NEW YORK CITY — More people died on New York City's streets in 2021 than any year since officials pledged to drive traffic fatalities down to zero, according to a new study.
The city closed last year with 273 people dead in traffic crashes, a new study by Transportation Alternatives found.
Of those, 73 died between October and December alone.
“We cannot let another year go by with traffic violence killing a record number of New Yorkers,” said Danny Harris, executive director of Transportation Alternatives, in a statement.
The grim record coincided with the last year for former mayor Bill de Blasio — who in 2014 adopted "Vision Zero," an ambitious street safety plan with the goal of slashing traffic fatalities down to nothing.
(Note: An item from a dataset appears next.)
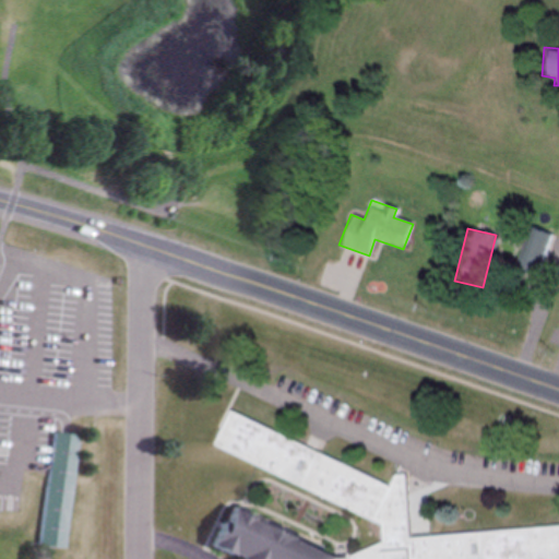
[(227,411),(297,444),(304,431),(322,440),(317,451),(385,485),(391,474),(401,473),(405,537),(558,527),(558,545),(558,558),(229,558),(203,546),(224,502),(331,556),(383,540),(378,523),(212,442),(227,411)]
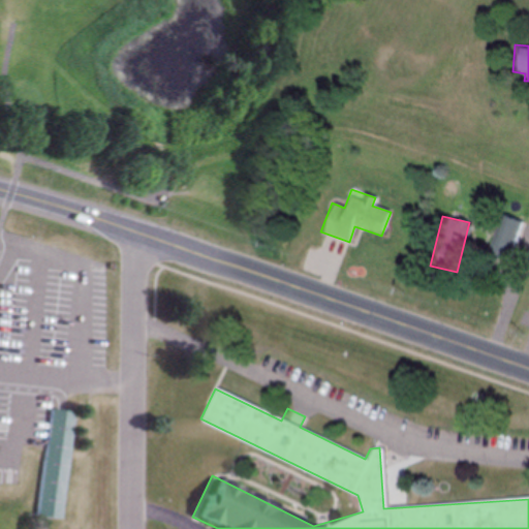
[(49,408),(62,409),(72,410),(61,520),(37,518),(49,408)]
But advocates argue de Blasio failed to fully commit to Vision Zero — an inaction with deadly results, especially during the coronavirus pandemic.
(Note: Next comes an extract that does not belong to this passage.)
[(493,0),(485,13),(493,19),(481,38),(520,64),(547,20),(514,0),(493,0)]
Fatalities hit a low in 2018, according to the study. The tally in 2021 was 33 percent higher.
And it wasn't unexpected — advocates warned through 2021 that New York City was on pace to reach its deadliest year in the Vision Zero era.
Mayor Eric Adams heartened advocates when he appointed Ydanis Rodriguez, a longtime supporter of street safety measures, as transportation commissioner.
Rodriguez said strong steps need to be taken.
“Last year was a difficult one for Vision Zero, and this year has gotten off to a difficult start, with a number of traffic fatalities, many of them at intersections," he said in a statement. "That’s why Mayor Adams and I declared last week that intersections should be sacred spaces and outlined a plan to make targeted changes at more than 1,000 intersections this year."